Advent of the Archmage Chapter 431 - Eye of the Realm Bahasa Indonesia - Indowebnovel

Advent of the Archmage Chapter 431 – Eye of the Realm Bahasa Indonesia

Reader Settings

Size :
A-16A+
Daftar Isi

Bab 431: Mata Alam

Penerjemah: Nyoi-Bo Studio Editor: Nyoi-Bo Studio

Tidak ada musuh abadi antar ras, begitu pula sekutu abadi.

Di antara semua ras di Firuman, ketakutan Link terhadap Peri Tinggi hanya kalah dari Peri Kegelapan. Semakin lama ia tinggal di dunia ini, semakin waspada ia.

Dalam permainan, Peri Tinggi melakukan segala upaya untuk melawan serbuan Pasukan Kegelapan dari Utara. Mereka mengerahkan pasukan 40.000 Penyihir dan memberikan kontribusi besar dalam pertempuran.

Namun sekarang, keadaan telah berubah!

Peri Kegelapan bukan lagi ancaman, dan pasukan iblis telah dikalahkan. Dewa Penghancur telah datang, tetapi ia dengan menjengkelkan tetap berada dalam kegelapan, mengumpulkan kekuatan tanpa melakukan apa pun. Tidak ada yang menemukan ancaman mereka untuk saat ini. Bahkan Sindikat di Selatan telah bersembunyi.

Ancaman terhadap Firuman tampaknya tiba-tiba menghilang. Sekarang, sekutu dari sebelumnya menjadi pesaing. Link tidak perlu menahan diri.

Kembali ke Menara Penyihir, Link pergi mencari Celine. Dia mengabaikan detailnya agar Alloa tidak khawatir. Kemudian, dia pergi ke ruang sihir untuk mulai mengerjakan peralatan deteksi.

Lampu di ruangan itu masih menyala. Seperti biasa, Alloa sedang berlatih sihirnya. Mendengar suara itu, dia berbalik dan melirik Link. “Alismu lima milimeter lebih dekat satu sama lain dari biasanya, dan kau tampak pucat. Kau memiliki aura dingin, dan ada debu di sepatumu. Apakah kau membunuh pencuri itu?”

Link meringis mendengarnya dan menggelengkan kepalanya. “Ini jauh lebih rumit daripada yang kau pikirkan.”

“Oh. Bisakah kau ceritakan padaku?” tanya Alloa.

Link memikirkannya. Tidak nyaman untuk menyimpannya sendiri, dan Alloa cerdas. Dia juga sekutu yang dapat diandalkan. Dia bisa mendiskusikan masalah ini dengannya.

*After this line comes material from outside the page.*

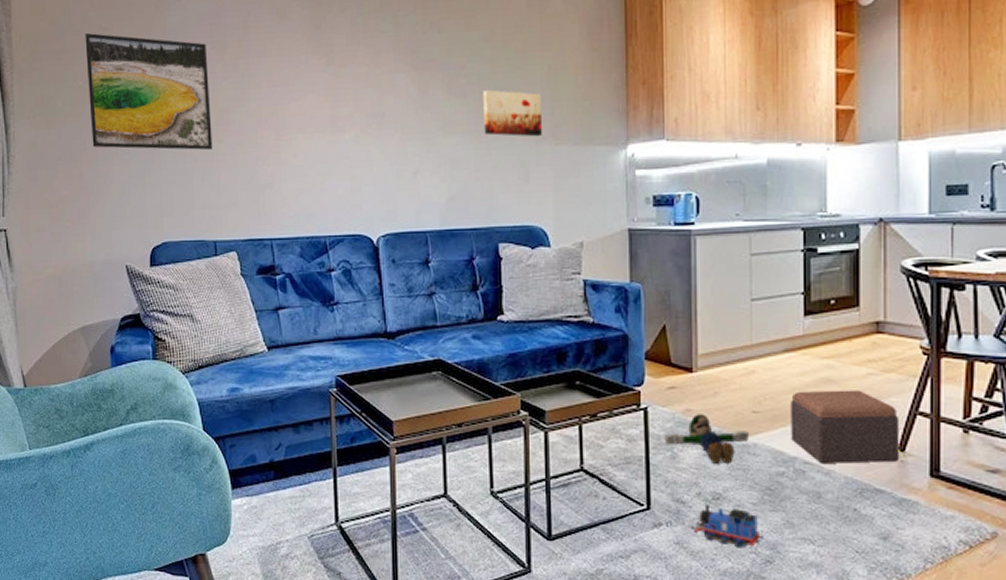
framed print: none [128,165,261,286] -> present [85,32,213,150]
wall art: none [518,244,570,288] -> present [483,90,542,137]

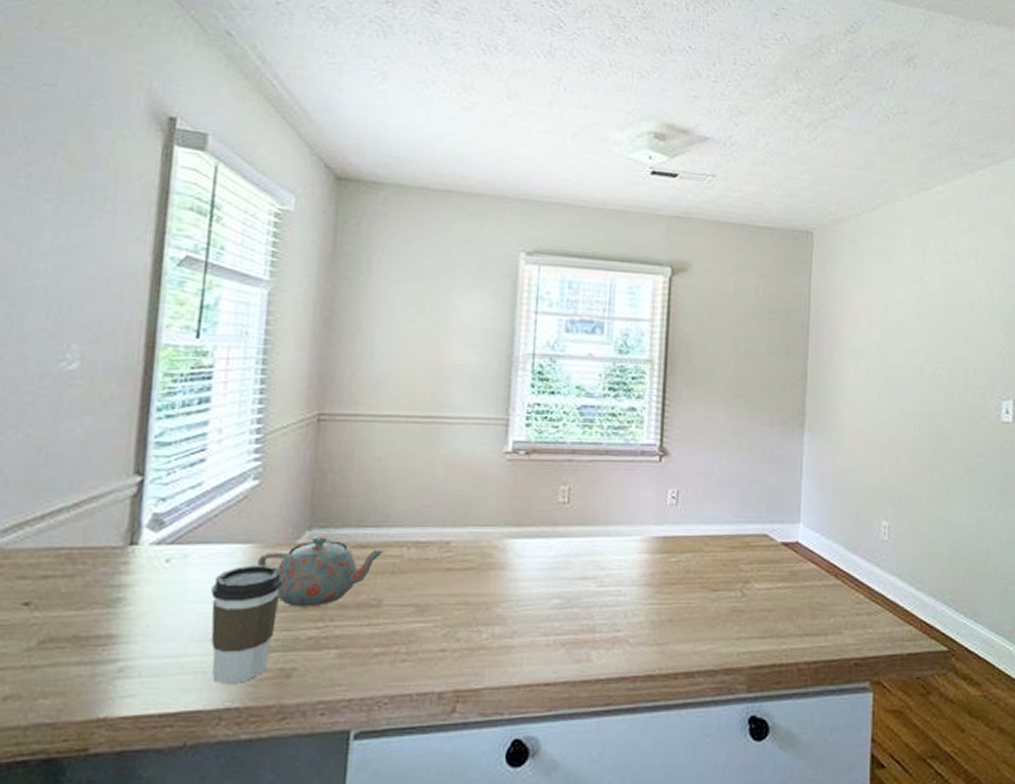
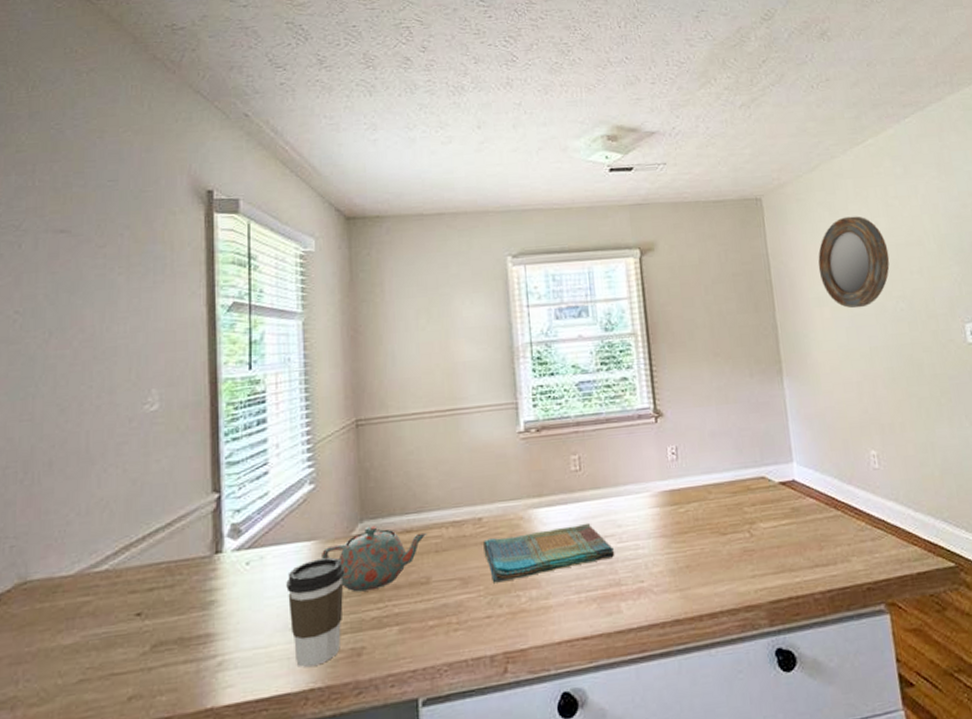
dish towel: none [447,561,594,615] -> present [483,522,615,583]
home mirror: none [861,267,938,368] -> present [818,216,890,309]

Sambil menarik kursi, Link menjelaskan apa yang telah terjadi. Di akhir cerita, dia mengeluarkan buku mantra Legendaris Ratu Peri Tinggi dan melemparkannya ke atas meja. “Itu hadiah permintaan maafnya.”

Alloa membolak-balik buku itu. Beberapa menit kemudian, dia mengangguk. “Akan menjadi prestasi luar biasa bagi Peri Tinggi untuk memiliki 50 buku setingkat ini. Hadiah ini sangat tulus.”

Link setuju. Kalau tidak, dia tidak akan melepaskannya semudah itu. Mendongak, dia melihat bahwa Kristal Pemulihan Alloa di cincin sihirnya agak redup. Dia mengulurkan tangan dan berkata, “Sepertinya kau telah berlatih keras hari ini. Kau telah menggunakan sepertiga dari Kekuatan Nagamu.”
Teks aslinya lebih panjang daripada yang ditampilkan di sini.